La entidad veracruzana, gobernada por Rocío Nahle García, experimentó un repunte significativo en la incidencia, pasando de 56 casos denunciados en enero a 90 en el mes de junio del año en curso.
Este crecimiento coloca a Veracruz entre las cinco entidades del país con la mayor cantidad de víctimas de este delito, solo superada por estados como el Estado de México, Guanajuato y la Ciudad de México.
Los datos indican que los municipios de Xalapa, Veracruz (puerto) y Coatzacoalcos son los focos rojos donde se concentra el mayor número de denuncias.
El aumento en la extorsión ha generado una profunda preocupación entre la ciudadanía y, especialmente, en sectores productivos como el empresarial y el de transportistas, quienes son constantemente afectados por el cobro de «cuotas» o «piso» por parte de grupos delictivos.
Ante la escalada de violencia vinculada a este crimen, el Gobierno del Estado ha tomado medidas, como la publicación de un decreto en julio de 2025 para modificar el reglamento de la Fiscalía General del Estado.
Dicha reforma busca establecer una Unidad Especializada en Combate al Secuestro y la Extorsión (UECS), un esfuerzo concentrado para combatir una práctica que, según la gobernadora, «vulnera la libertad de los ciudadanos».

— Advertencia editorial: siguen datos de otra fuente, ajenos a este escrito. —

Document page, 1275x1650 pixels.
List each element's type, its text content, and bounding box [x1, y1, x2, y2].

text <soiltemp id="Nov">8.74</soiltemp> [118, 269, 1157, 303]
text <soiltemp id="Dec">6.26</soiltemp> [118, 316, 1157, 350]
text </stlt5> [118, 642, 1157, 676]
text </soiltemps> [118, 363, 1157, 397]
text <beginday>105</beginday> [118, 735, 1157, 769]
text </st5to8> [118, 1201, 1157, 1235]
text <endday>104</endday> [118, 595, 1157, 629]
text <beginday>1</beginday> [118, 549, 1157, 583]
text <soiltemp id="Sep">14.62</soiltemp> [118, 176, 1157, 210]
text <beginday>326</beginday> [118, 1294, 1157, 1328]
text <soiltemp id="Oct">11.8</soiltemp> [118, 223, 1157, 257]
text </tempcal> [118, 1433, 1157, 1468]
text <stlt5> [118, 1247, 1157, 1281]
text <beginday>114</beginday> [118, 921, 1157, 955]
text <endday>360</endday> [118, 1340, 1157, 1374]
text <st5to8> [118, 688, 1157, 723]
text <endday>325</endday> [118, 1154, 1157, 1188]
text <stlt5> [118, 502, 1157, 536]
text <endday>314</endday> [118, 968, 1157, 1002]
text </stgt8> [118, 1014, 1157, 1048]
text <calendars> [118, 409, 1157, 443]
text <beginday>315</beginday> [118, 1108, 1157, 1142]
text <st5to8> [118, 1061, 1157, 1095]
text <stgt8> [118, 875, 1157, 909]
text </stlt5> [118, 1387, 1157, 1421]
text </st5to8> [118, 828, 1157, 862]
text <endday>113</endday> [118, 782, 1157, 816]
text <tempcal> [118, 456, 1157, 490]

Expertos en seguridad señalan que, a pesar de las cifras oficiales, el problema real es mucho más grave debido a la cifra negra, pues la extorsión es el segundo delito menos denunciado en el país, lo que sugiere que una inmensa mayoría de las víctimas opta por el silencio ante el temor a represalias de las bandas criminales, algunas de ellas con presencia documentada en los centros de reclusión estatales.
La extorsión continúa siendo uno de los principales retos para la seguridad en Veracruz, un delito que no solo impacta la economía de las familias y negocios, sino que también desestabiliza la paz social, como se ha evidenciado en casos de alto impacto relacionados con la disputa por el control territorial y de cobro de piso entre grupos antagónicos.